▸ **Written task**
A full, exact copy of the listing is needed, with images omitted.

▸ **Exercise data**

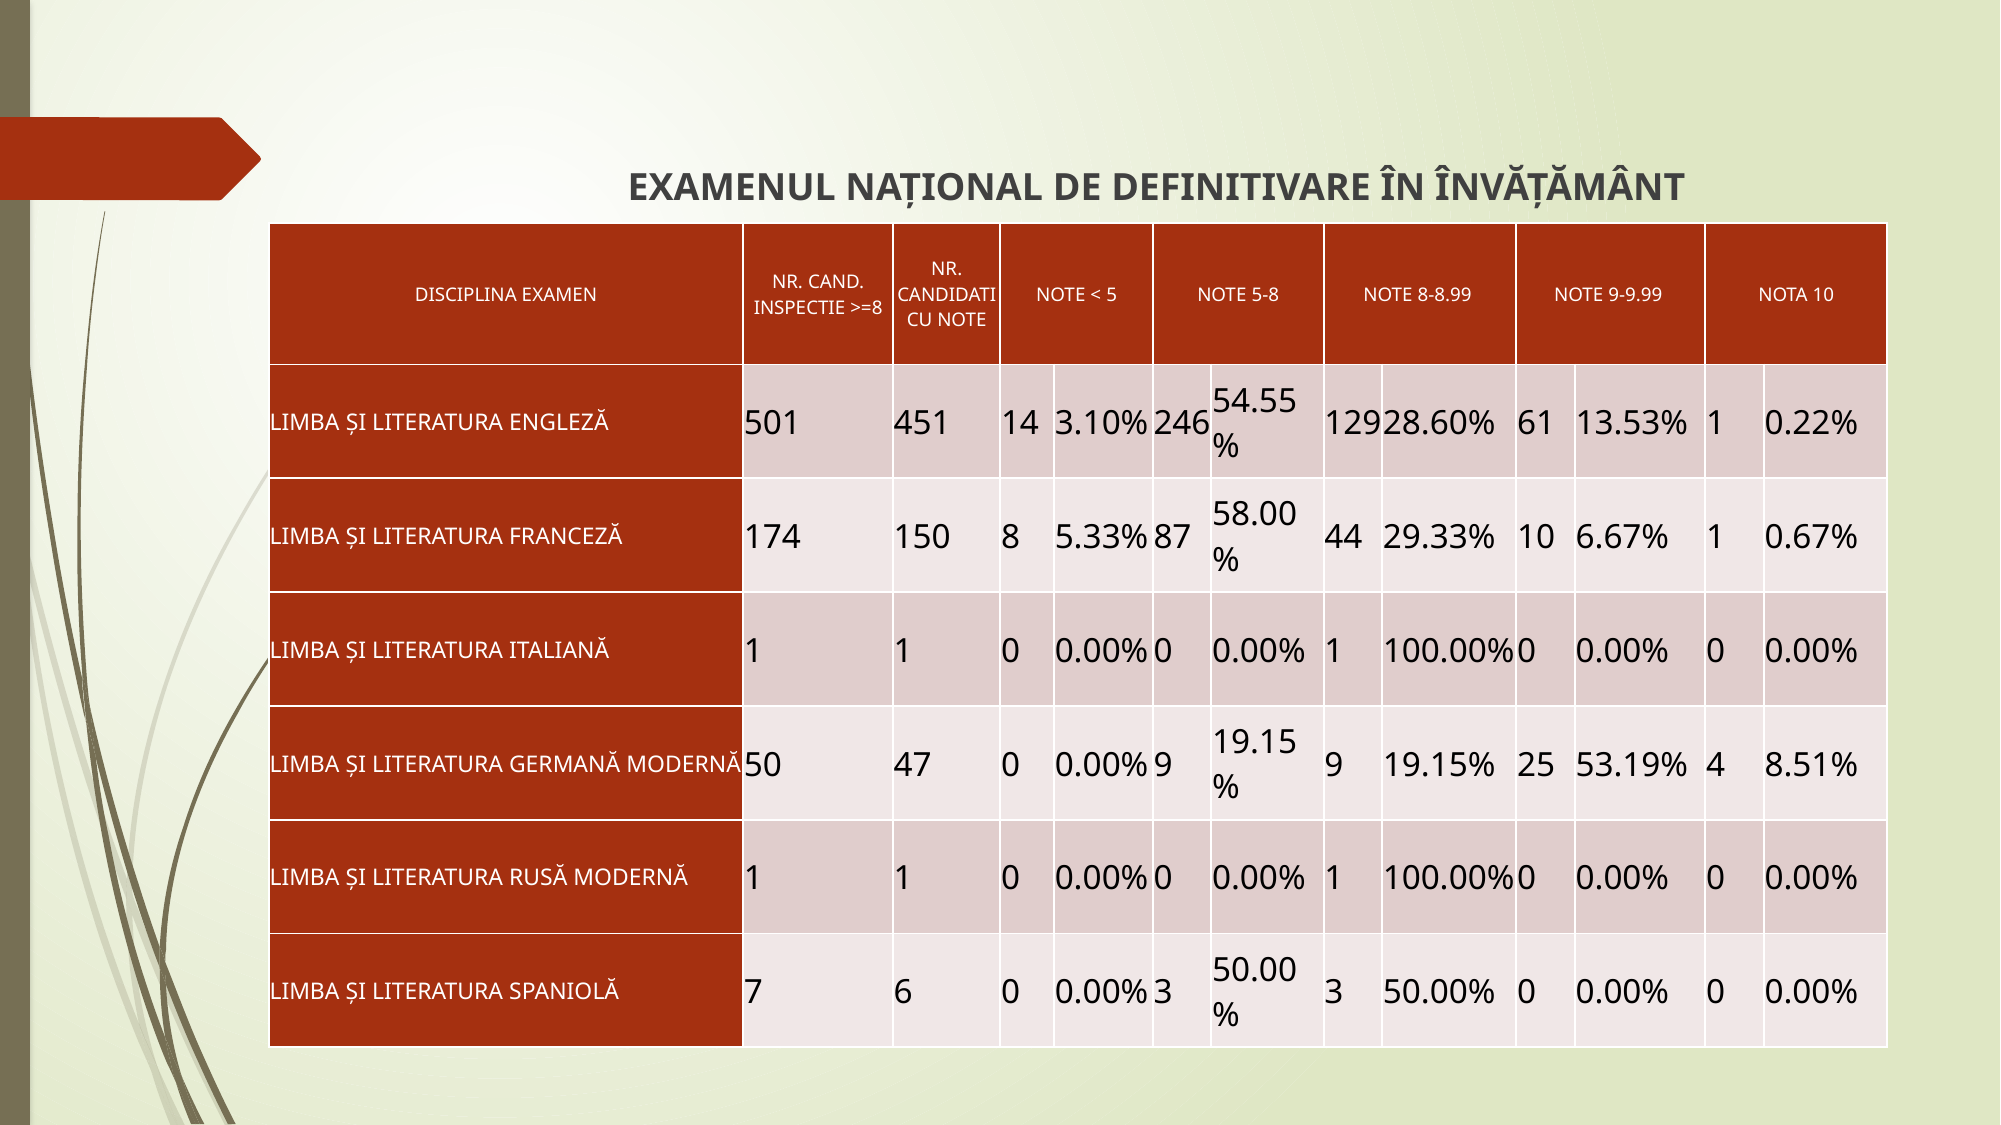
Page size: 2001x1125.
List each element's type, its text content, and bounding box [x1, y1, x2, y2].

table_cell 61 [1517, 365, 1574, 477]
table_cell 1 [894, 593, 999, 705]
table_cell 9 [1325, 707, 1381, 819]
table_cell 3.10% [1055, 365, 1152, 477]
table_cell 100.00% [1383, 821, 1515, 933]
table_cell 0.00% [1055, 821, 1152, 933]
table_cell 5.33% [1055, 479, 1152, 591]
table_cell LIMBA ȘI LITERATURA FRANCEZĂ [270, 479, 742, 591]
table_cell LIMBA ȘI LITERATURA GERMANĂ MODERNĂ [270, 707, 742, 819]
table_cell 451 [894, 365, 999, 477]
table_cell 0.00% [1055, 934, 1152, 1046]
table_cell 0.00% [1765, 821, 1886, 933]
table_cell 0.00% [1765, 593, 1886, 705]
table_cell 0.00% [1765, 934, 1886, 1046]
table_cell 1 [1325, 821, 1381, 933]
table_cell 50.00% [1383, 934, 1515, 1046]
table_cell 8 [1001, 479, 1053, 591]
table_cell 6 [894, 934, 999, 1046]
table_cell 100.00% [1383, 593, 1515, 705]
table_cell 1 [744, 821, 892, 933]
table_cell 19.15% [1383, 707, 1515, 819]
table_cell 87 [1154, 479, 1210, 591]
table_header NR. CANDIDATI CU NOTE [894, 224, 999, 364]
table_cell 0 [1001, 934, 1053, 1046]
table_cell 47 [894, 707, 999, 819]
table_cell 53.19% [1576, 707, 1704, 819]
table_cell 7 [744, 934, 892, 1046]
table_cell 13.53% [1576, 365, 1704, 477]
table_cell 174 [744, 479, 892, 591]
table_cell 54.55% [1212, 365, 1323, 477]
table_cell 0.22% [1765, 365, 1886, 477]
table_cell 0 [1001, 707, 1053, 819]
table_cell 0.00% [1576, 593, 1704, 705]
table_cell 0 [1706, 821, 1763, 933]
table_cell LIMBA ȘI LITERATURA SPANIOLĂ [270, 934, 742, 1046]
table_cell 0.00% [1576, 821, 1704, 933]
table_cell 19.15% [1212, 707, 1323, 819]
table_cell 50 [744, 707, 892, 819]
table_cell 0 [1154, 593, 1210, 705]
table_cell 0.67% [1765, 479, 1886, 591]
table_header NOTE 8-8.99 [1325, 224, 1515, 364]
table_cell 0.00% [1212, 593, 1323, 705]
table_header NOTA 10 [1706, 224, 1886, 364]
table_cell 58.00% [1212, 479, 1323, 591]
table_cell 1 [744, 593, 892, 705]
table_cell 44 [1325, 479, 1381, 591]
table_cell 1 [894, 821, 999, 933]
table_header NOTE < 5 [1001, 224, 1152, 364]
table_cell LIMBA ȘI LITERATURA ITALIANĂ [270, 593, 742, 705]
table_cell 14 [1001, 365, 1053, 477]
table_cell 6.67% [1576, 479, 1704, 591]
table_cell 50.00% [1212, 934, 1323, 1046]
table_cell LIMBA ȘI LITERATURA ENGLEZĂ [270, 365, 742, 477]
table_cell 0 [1001, 593, 1053, 705]
table_cell 0 [1154, 821, 1210, 933]
table_cell 28.60% [1383, 365, 1515, 477]
table_cell 150 [894, 479, 999, 591]
table_cell 0.00% [1212, 821, 1323, 933]
table_header NOTE 5-8 [1154, 224, 1323, 364]
table_cell 4 [1706, 707, 1763, 819]
table_cell 0 [1517, 821, 1574, 933]
table_header DISCIPLINA EXAMEN [270, 224, 742, 364]
table_header NOTE 9-9.99 [1517, 224, 1704, 364]
table_header NR. CAND. INSPECTIE >=8 [744, 224, 892, 364]
table_cell 0.00% [1576, 934, 1704, 1046]
table_cell 0.00% [1055, 707, 1152, 819]
table_cell 25 [1517, 707, 1574, 819]
table_cell 1 [1325, 593, 1381, 705]
table_cell 0 [1706, 593, 1763, 705]
table_cell 29.33% [1383, 479, 1515, 591]
table_cell 0 [1517, 593, 1574, 705]
table_cell 0 [1517, 934, 1574, 1046]
table_cell 1 [1706, 365, 1763, 477]
table_cell 246 [1154, 365, 1210, 477]
table_cell 0 [1001, 821, 1053, 933]
table_cell 0 [1706, 934, 1763, 1046]
table_cell 129 [1325, 365, 1381, 477]
table_cell 501 [744, 365, 892, 477]
table_cell 10 [1517, 479, 1574, 591]
table_cell 1 [1706, 479, 1763, 591]
table_cell 3 [1325, 934, 1381, 1046]
list EXAMENUL NAŢIONAL DE DEFINITIVARE ÎN ÎNVĂŢĂMÂNT [425, 155, 1888, 222]
table_cell 9 [1154, 707, 1210, 819]
table_cell 8.51% [1765, 707, 1886, 819]
table_cell LIMBA ȘI LITERATURA RUSĂ MODERNĂ [270, 821, 742, 933]
table_cell 3 [1154, 934, 1210, 1046]
table_cell 0.00% [1055, 593, 1152, 705]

▸ **Answer box**
Page size: 2001x1125.
List each element's type, its text content, and bounding box [x1, y1, x2, y2].

table_cell 61 [1517, 365, 1574, 477]
table_cell 1 [894, 593, 999, 705]
table_cell 9 [1325, 707, 1381, 819]
table_cell 3.10% [1055, 365, 1152, 477]
table_cell 100.00% [1383, 821, 1515, 933]
table_cell 0.00% [1055, 821, 1152, 933]
table_cell 5.33% [1055, 479, 1152, 591]
table_cell LIMBA ȘI LITERATURA FRANCEZĂ [270, 479, 742, 591]
table_cell LIMBA ȘI LITERATURA GERMANĂ MODERNĂ [270, 707, 742, 819]
table_cell 451 [894, 365, 999, 477]
table_cell 0.00% [1055, 934, 1152, 1046]
table_cell 0.00% [1765, 821, 1886, 933]
table_cell 0.00% [1765, 593, 1886, 705]
table_cell 0.00% [1765, 934, 1886, 1046]
table_cell 1 [1325, 821, 1381, 933]
table_cell 50.00% [1383, 934, 1515, 1046]
table_cell 8 [1001, 479, 1053, 591]
table_cell 6 [894, 934, 999, 1046]
table_cell 100.00% [1383, 593, 1515, 705]
table_cell 1 [744, 821, 892, 933]
table_cell 19.15% [1383, 707, 1515, 819]
table_cell 87 [1154, 479, 1210, 591]
table_header NR. CANDIDATI CU NOTE [894, 224, 999, 364]
table_cell 0 [1001, 934, 1053, 1046]
table_cell 47 [894, 707, 999, 819]
table_cell 53.19% [1576, 707, 1704, 819]
table_cell 7 [744, 934, 892, 1046]
table_cell 13.53% [1576, 365, 1704, 477]
table_cell 174 [744, 479, 892, 591]
table_cell 54.55% [1212, 365, 1323, 477]
table_cell 0.22% [1765, 365, 1886, 477]
table_cell 0 [1001, 707, 1053, 819]
table_cell 0.00% [1576, 593, 1704, 705]
table_cell 0 [1706, 821, 1763, 933]
table_cell LIMBA ȘI LITERATURA SPANIOLĂ [270, 934, 742, 1046]
table_cell 0.00% [1576, 821, 1704, 933]
table_cell 19.15% [1212, 707, 1323, 819]
table_cell 50 [744, 707, 892, 819]
table_cell 0 [1154, 593, 1210, 705]
table_cell 0.67% [1765, 479, 1886, 591]
table_header NOTE 8-8.99 [1325, 224, 1515, 364]
table_cell 0.00% [1212, 593, 1323, 705]
table_header NOTA 10 [1706, 224, 1886, 364]
table_cell 58.00% [1212, 479, 1323, 591]
table_cell 1 [744, 593, 892, 705]
table_cell 44 [1325, 479, 1381, 591]
table_cell 1 [894, 821, 999, 933]
table_header NOTE < 5 [1001, 224, 1152, 364]
table_cell LIMBA ȘI LITERATURA ITALIANĂ [270, 593, 742, 705]
table_cell 14 [1001, 365, 1053, 477]
table_cell 6.67% [1576, 479, 1704, 591]
table_cell 50.00% [1212, 934, 1323, 1046]
table_cell LIMBA ȘI LITERATURA ENGLEZĂ [270, 365, 742, 477]
table_cell 0 [1001, 593, 1053, 705]
table_cell 0 [1154, 821, 1210, 933]
table_cell 28.60% [1383, 365, 1515, 477]
table_cell 150 [894, 479, 999, 591]
table_cell 0.00% [1212, 821, 1323, 933]
table_header NOTE 5-8 [1154, 224, 1323, 364]
table_cell 4 [1706, 707, 1763, 819]
table_cell 0 [1517, 821, 1574, 933]
table_header DISCIPLINA EXAMEN [270, 224, 742, 364]
table_header NOTE 9-9.99 [1517, 224, 1704, 364]
table_header NR. CAND. INSPECTIE >=8 [744, 224, 892, 364]
table_cell 0.00% [1576, 934, 1704, 1046]
table_cell 0.00% [1055, 707, 1152, 819]
table_cell 25 [1517, 707, 1574, 819]
table_cell 1 [1325, 593, 1381, 705]
table_cell 0 [1706, 593, 1763, 705]
table_cell 29.33% [1383, 479, 1515, 591]
table_cell 0 [1517, 593, 1574, 705]
table_cell 0 [1517, 934, 1574, 1046]
table_cell 1 [1706, 365, 1763, 477]
table_cell 246 [1154, 365, 1210, 477]
table_cell 0 [1001, 821, 1053, 933]
table_cell 0 [1706, 934, 1763, 1046]
table_cell 129 [1325, 365, 1381, 477]
table_cell 501 [744, 365, 892, 477]
table_cell 10 [1517, 479, 1574, 591]
table_cell 1 [1706, 479, 1763, 591]
table_cell 3 [1325, 934, 1381, 1046]
list EXAMENUL NAŢIONAL DE DEFINITIVARE ÎN ÎNVĂŢĂMÂNT [425, 155, 1888, 222]
table_cell 9 [1154, 707, 1210, 819]
table_cell 8.51% [1765, 707, 1886, 819]
table_cell LIMBA ȘI LITERATURA RUSĂ MODERNĂ [270, 821, 742, 933]
table_cell 3 [1154, 934, 1210, 1046]
table_cell 0.00% [1055, 593, 1152, 705]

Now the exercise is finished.